■ Work to complete ■
Everything in the data below is left aside except the lines from the one containing "Наступна стаття" through the one containing "Де у Павлограді не буде світла?"; repeat those exactly.

■ Data section ■
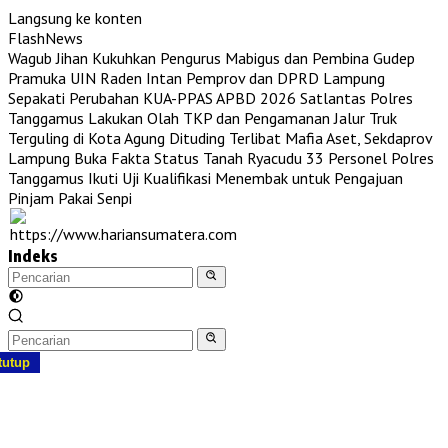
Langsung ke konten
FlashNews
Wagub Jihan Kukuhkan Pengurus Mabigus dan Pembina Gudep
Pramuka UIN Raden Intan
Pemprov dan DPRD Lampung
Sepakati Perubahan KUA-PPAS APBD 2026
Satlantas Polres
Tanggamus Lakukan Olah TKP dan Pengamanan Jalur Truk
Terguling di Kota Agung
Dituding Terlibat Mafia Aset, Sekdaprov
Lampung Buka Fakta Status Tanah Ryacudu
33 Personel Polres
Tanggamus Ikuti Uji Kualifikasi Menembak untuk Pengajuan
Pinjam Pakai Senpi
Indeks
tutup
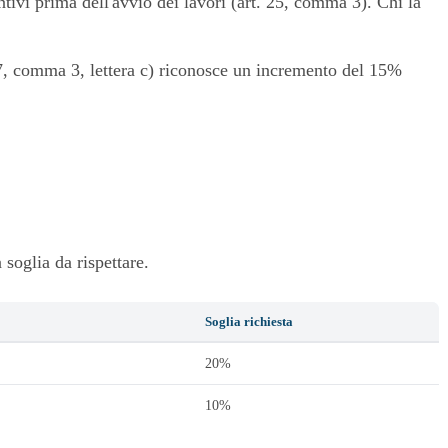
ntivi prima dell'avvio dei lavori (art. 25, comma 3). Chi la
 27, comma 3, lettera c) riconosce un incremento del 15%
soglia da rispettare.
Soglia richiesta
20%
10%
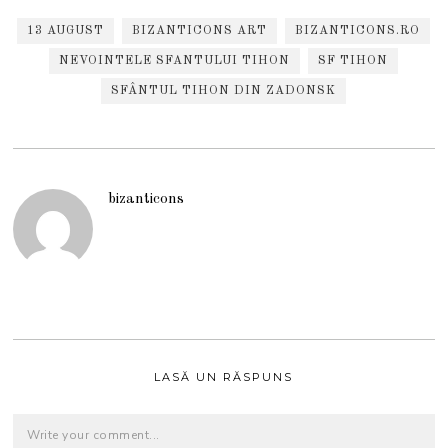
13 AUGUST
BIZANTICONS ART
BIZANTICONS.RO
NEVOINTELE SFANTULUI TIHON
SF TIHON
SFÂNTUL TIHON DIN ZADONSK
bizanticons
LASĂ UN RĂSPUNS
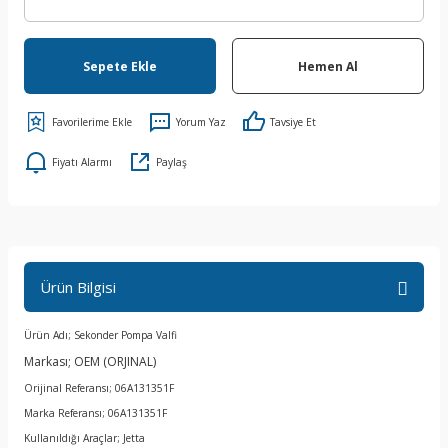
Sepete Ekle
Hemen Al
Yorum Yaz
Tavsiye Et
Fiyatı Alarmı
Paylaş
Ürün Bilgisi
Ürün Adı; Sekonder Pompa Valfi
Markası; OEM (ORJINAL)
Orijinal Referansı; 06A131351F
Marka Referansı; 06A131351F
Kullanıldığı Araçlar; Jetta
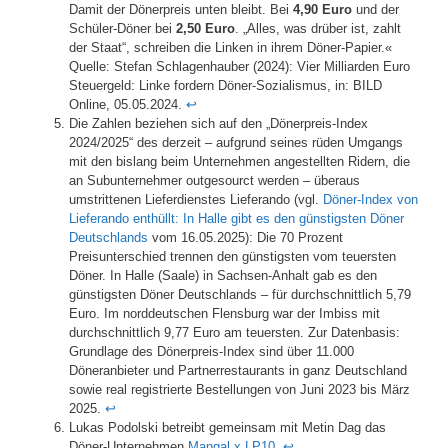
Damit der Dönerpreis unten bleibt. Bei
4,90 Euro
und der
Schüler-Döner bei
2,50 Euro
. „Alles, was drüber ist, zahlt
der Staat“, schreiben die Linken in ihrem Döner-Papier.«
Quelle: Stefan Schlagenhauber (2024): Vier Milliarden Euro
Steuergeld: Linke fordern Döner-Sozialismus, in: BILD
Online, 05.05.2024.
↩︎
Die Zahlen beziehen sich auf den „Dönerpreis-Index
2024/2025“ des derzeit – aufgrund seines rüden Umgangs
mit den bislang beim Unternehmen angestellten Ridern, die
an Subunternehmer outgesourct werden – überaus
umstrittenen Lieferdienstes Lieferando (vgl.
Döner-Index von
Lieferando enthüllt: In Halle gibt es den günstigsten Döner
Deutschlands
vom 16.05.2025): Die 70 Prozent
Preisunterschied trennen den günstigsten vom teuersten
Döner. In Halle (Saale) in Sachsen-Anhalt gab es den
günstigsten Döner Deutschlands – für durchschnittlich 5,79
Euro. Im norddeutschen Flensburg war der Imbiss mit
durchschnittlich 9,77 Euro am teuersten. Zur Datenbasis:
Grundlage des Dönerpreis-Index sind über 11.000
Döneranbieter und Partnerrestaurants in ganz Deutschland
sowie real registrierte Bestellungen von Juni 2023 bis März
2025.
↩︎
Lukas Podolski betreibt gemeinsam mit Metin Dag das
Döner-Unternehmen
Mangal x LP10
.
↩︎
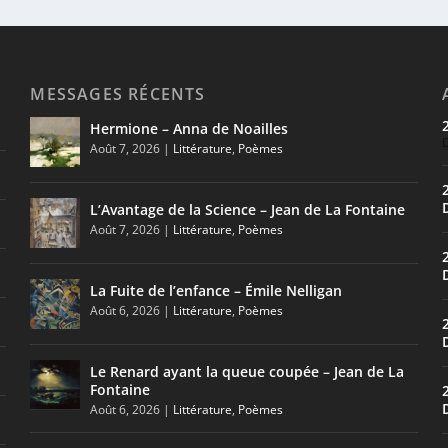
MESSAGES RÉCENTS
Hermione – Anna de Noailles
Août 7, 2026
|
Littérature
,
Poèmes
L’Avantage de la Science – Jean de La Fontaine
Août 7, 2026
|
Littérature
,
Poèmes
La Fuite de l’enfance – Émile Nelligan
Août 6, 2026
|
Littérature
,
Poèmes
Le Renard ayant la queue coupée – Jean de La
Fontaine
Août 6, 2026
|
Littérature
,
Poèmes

...

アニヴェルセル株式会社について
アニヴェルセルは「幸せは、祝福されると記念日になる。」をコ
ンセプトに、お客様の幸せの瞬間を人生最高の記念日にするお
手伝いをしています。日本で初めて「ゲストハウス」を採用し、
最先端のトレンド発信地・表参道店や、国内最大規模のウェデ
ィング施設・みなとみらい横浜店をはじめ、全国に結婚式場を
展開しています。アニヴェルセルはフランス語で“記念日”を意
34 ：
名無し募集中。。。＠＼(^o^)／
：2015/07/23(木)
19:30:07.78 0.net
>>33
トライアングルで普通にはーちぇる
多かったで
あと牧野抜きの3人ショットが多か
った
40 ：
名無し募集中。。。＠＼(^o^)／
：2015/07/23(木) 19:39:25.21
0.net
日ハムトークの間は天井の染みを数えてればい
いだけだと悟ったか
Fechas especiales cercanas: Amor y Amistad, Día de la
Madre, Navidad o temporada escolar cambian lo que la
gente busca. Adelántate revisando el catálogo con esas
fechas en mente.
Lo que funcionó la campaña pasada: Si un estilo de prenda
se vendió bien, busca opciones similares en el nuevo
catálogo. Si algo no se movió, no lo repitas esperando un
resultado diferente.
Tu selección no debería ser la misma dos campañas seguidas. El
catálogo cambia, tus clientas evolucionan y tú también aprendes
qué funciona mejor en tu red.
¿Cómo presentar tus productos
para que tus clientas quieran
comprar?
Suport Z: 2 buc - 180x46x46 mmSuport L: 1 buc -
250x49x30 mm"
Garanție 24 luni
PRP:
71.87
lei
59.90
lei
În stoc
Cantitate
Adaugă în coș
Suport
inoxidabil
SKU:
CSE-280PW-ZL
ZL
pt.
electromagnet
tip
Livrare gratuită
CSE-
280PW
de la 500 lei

==

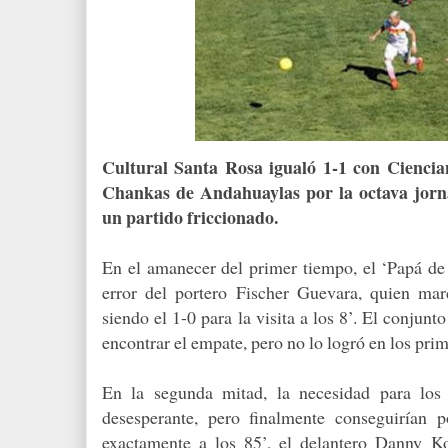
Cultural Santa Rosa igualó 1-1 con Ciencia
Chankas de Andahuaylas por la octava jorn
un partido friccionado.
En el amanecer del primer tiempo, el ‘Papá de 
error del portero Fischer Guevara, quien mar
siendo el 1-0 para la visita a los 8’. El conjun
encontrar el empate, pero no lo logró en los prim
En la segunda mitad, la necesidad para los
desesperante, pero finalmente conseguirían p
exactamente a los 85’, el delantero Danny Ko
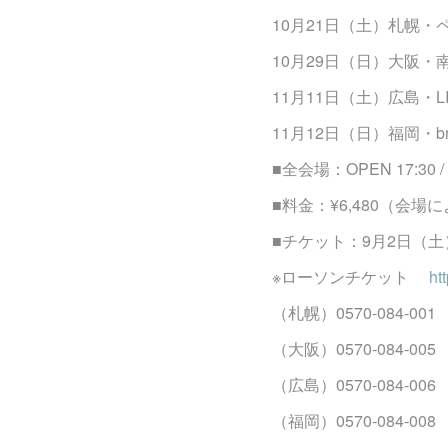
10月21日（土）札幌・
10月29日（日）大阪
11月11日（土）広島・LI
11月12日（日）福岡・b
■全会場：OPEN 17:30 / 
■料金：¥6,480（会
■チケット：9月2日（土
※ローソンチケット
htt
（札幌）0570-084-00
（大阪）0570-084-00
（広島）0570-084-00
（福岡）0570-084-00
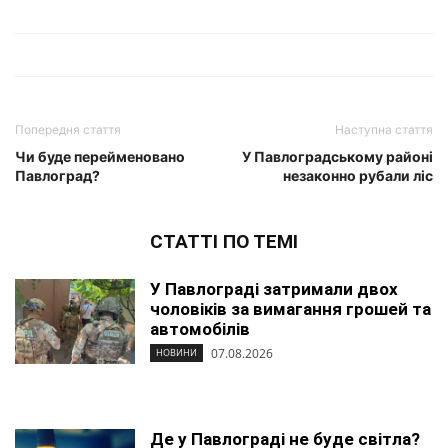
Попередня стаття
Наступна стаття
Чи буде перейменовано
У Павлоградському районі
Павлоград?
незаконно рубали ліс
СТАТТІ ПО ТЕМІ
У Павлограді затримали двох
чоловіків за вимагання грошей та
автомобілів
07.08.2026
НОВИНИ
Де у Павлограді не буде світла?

■ Response for this exercise ■
Наступна стаття
Чи буде перейменовано
У Павлоградському районі
Павлоград?
незаконно рубали ліс
СТАТТІ ПО ТЕМІ
У Павлограді затримали двох
чоловіків за вимагання грошей та
автомобілів
07.08.2026
НОВИНИ
Де у Павлограді не буде світла?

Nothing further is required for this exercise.